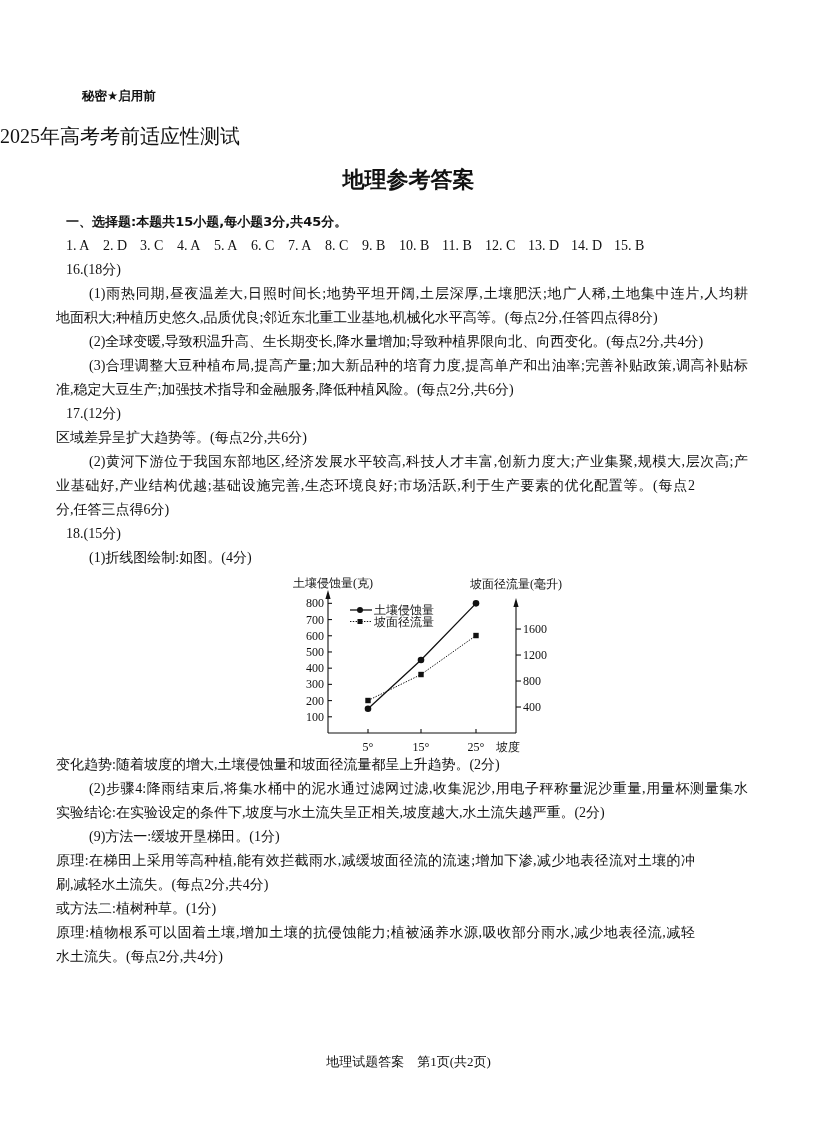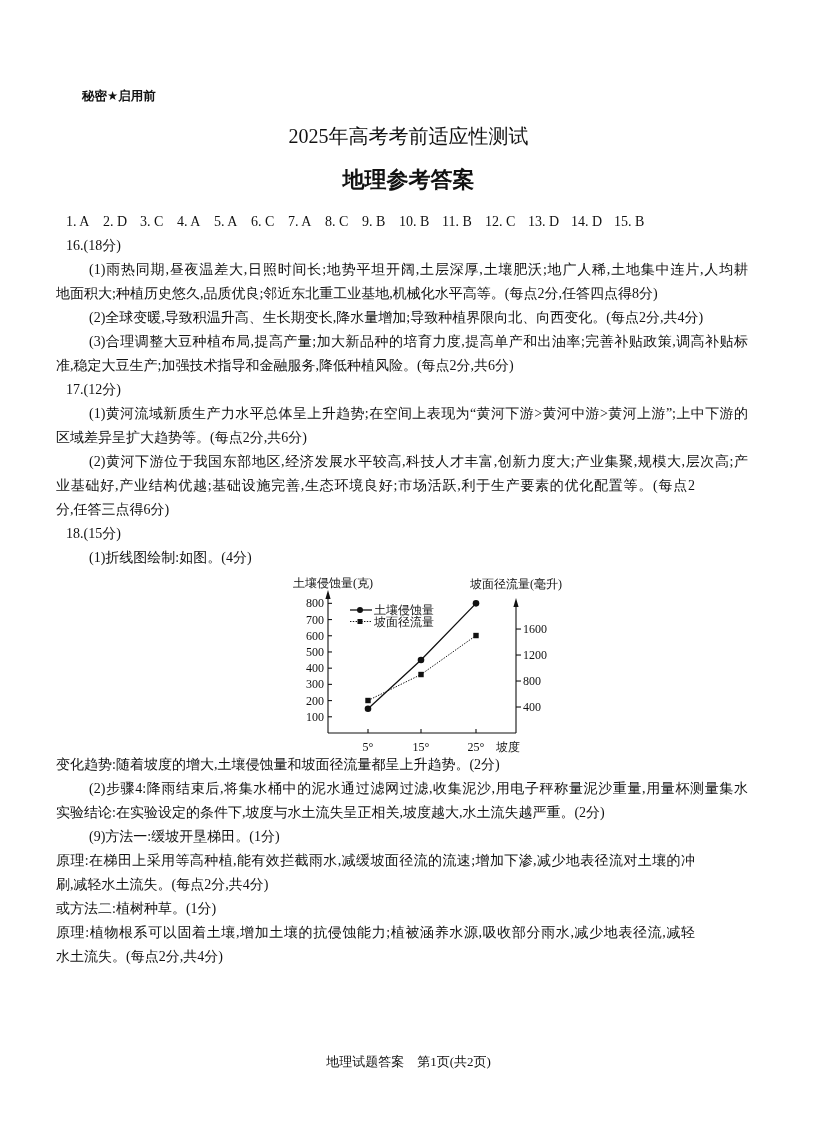"2025年高考考前适应性测试" #title1 { text-align: center -> none }
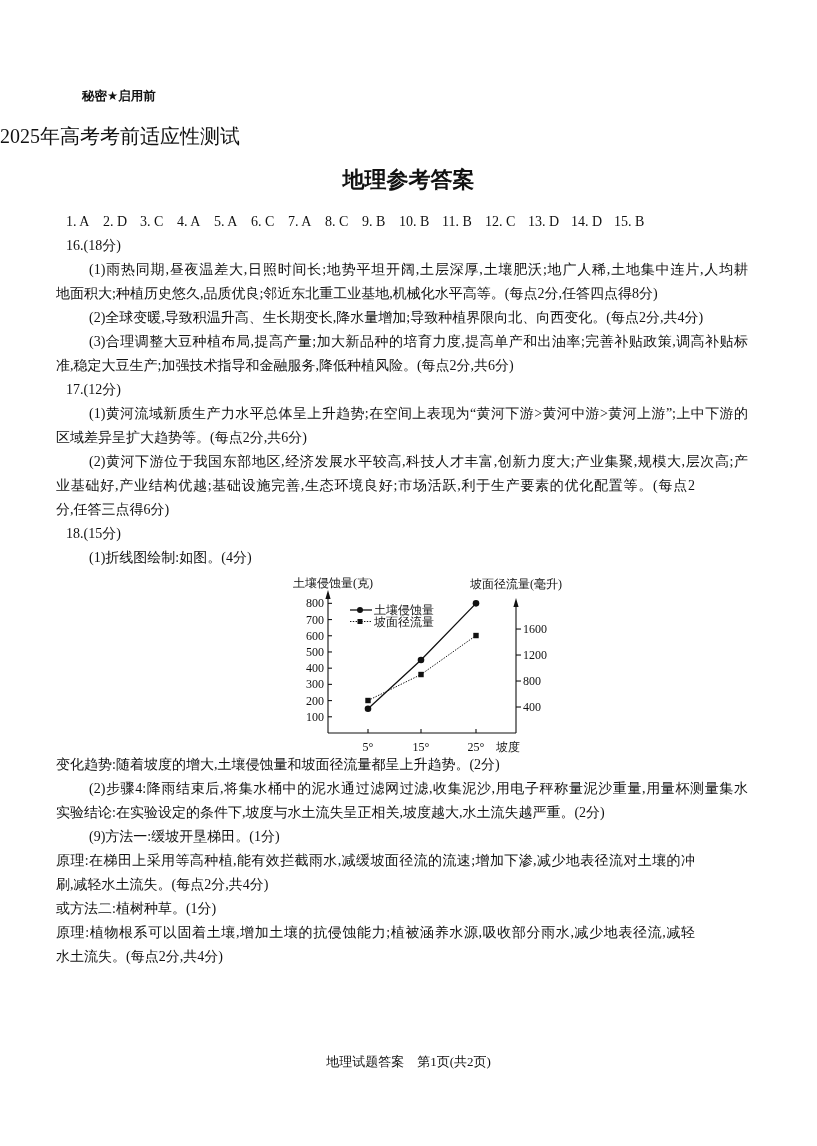"一、选择题:本题共15小题,每小题3分,共45分。" div.line { html: none -> <div>一、选择题:本题共15小题,每小题3分,共45分。</div> }
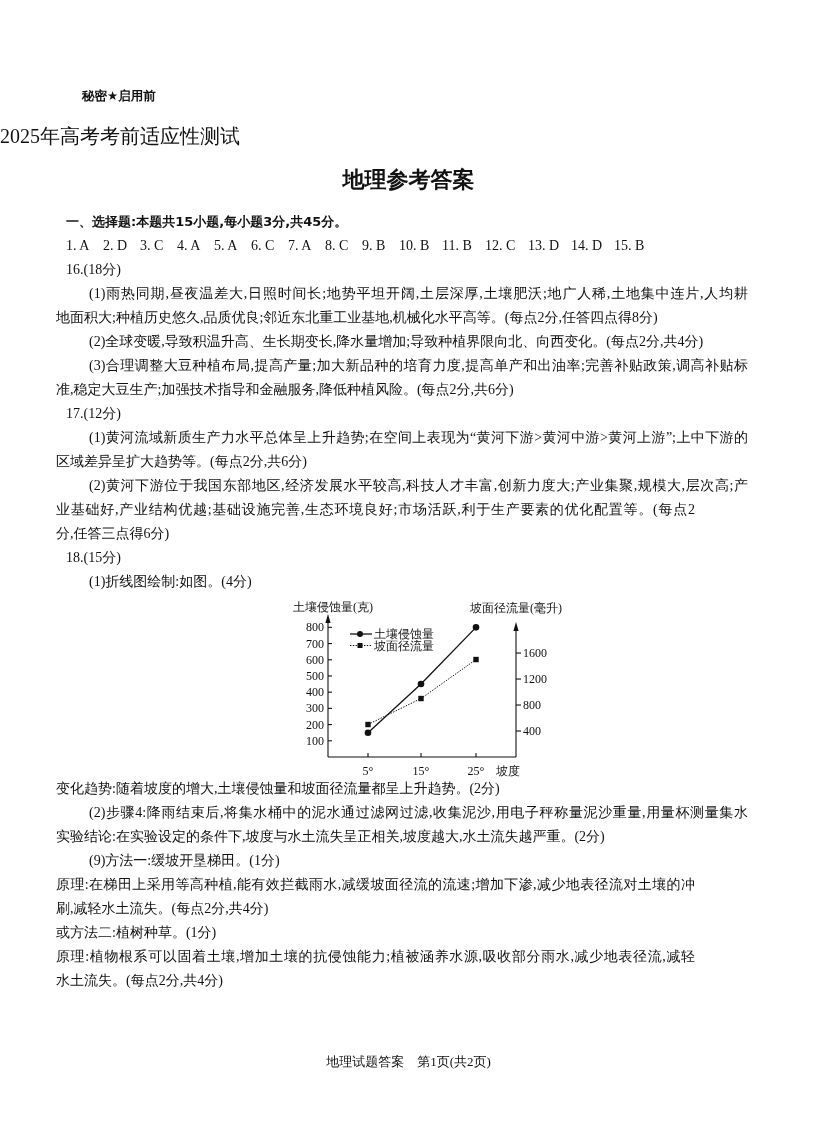"(1)黄河流域新质生产力水平总体呈上升趋势;在空间上表现为“黄河下游>黄河中游>" div.line { html: <div>(1)黄河流域新质生产力水平总体呈上升趋势;在空间上表现为“黄河下游&gt;黄河中游&gt;黄河上游”;上中下游的</div> -> none }
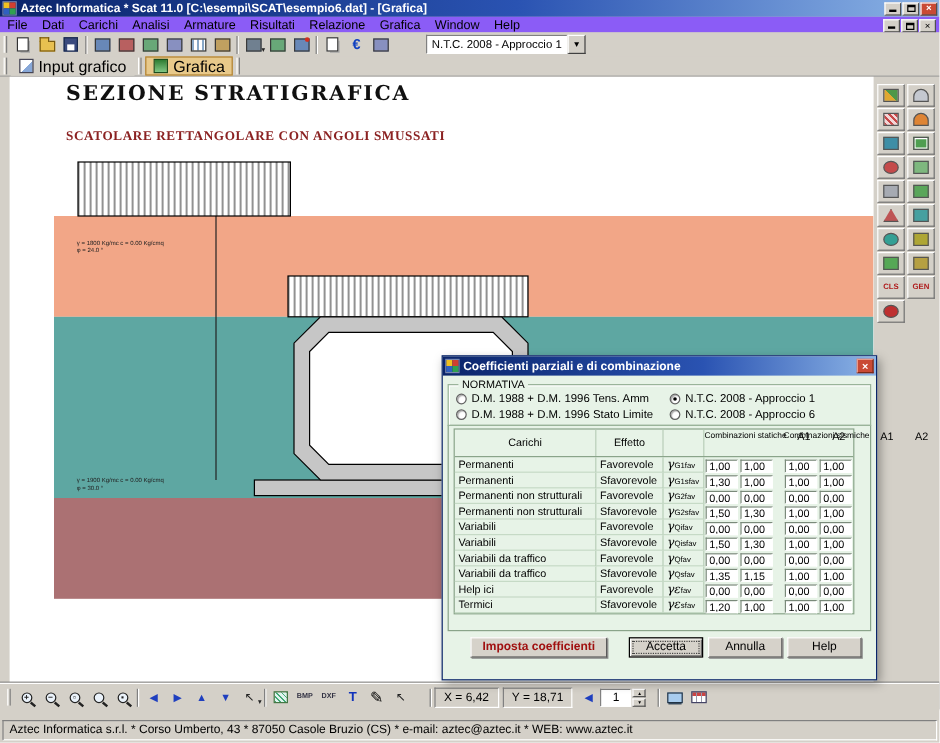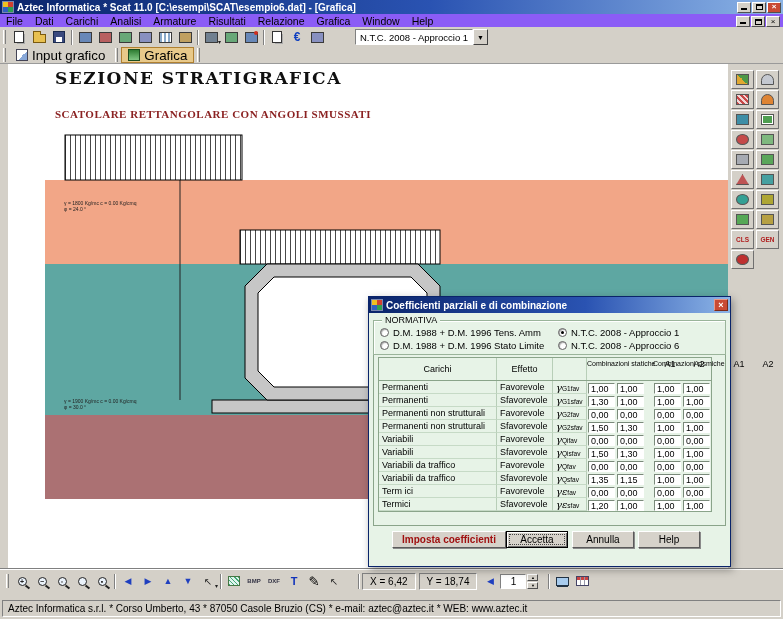"Term ici" div.tc { text: Term -> Help }
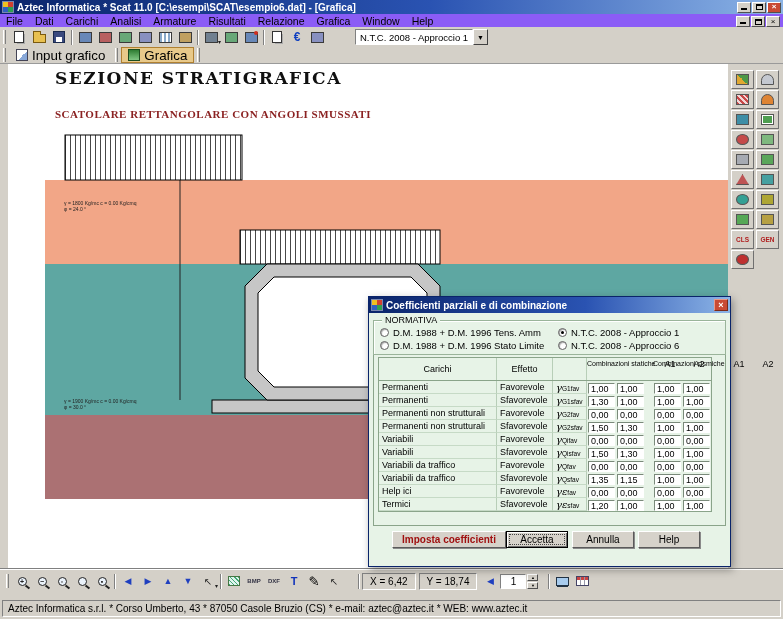"Imposta coefficienti" .btn.imposta { margin-right: none -> 18px }
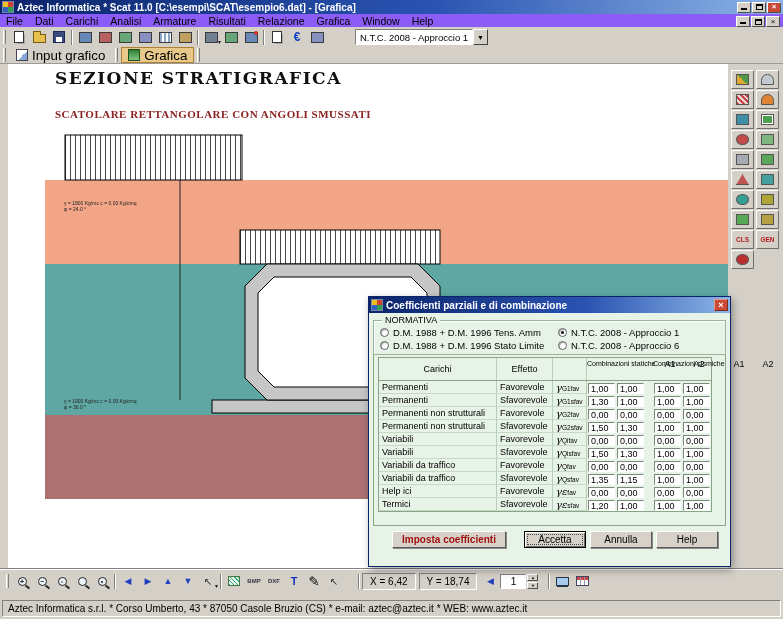"Y = 18,74" span.stat { text: 18,74 -> 18,71 }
◇ ◇ ◇
» **Problem to work on**
Each line from the one holding "html: none ->" through the final line of the data needs to be transcribed exactly. Include both ends, skip the pictures, and add nothing.

» **Solution to the problem**
"一、选择题:本题共15小题,每小题3分,共45分。" div.line { html: none -> <div>一、选择题:本题共15小题,每小题3分,共45分。</div> }
"(1)黄河流域新质生产力水平总体呈上升趋势;在空间上表现为“黄河下游>黄河中游>" div.line { html: <div>(1)黄河流域新质生产力水平总体呈上升趋势;在空间上表现为“黄河下游&gt;黄河中游&gt;黄河上游”;上中下游的</div> -> none }
"Term ici" div.tc { text: Term -> Help }
"Imposta coefficienti" .btn.imposta { margin-right: none -> 18px }
"Y = 18,74" span.stat { text: 18,74 -> 18,71 }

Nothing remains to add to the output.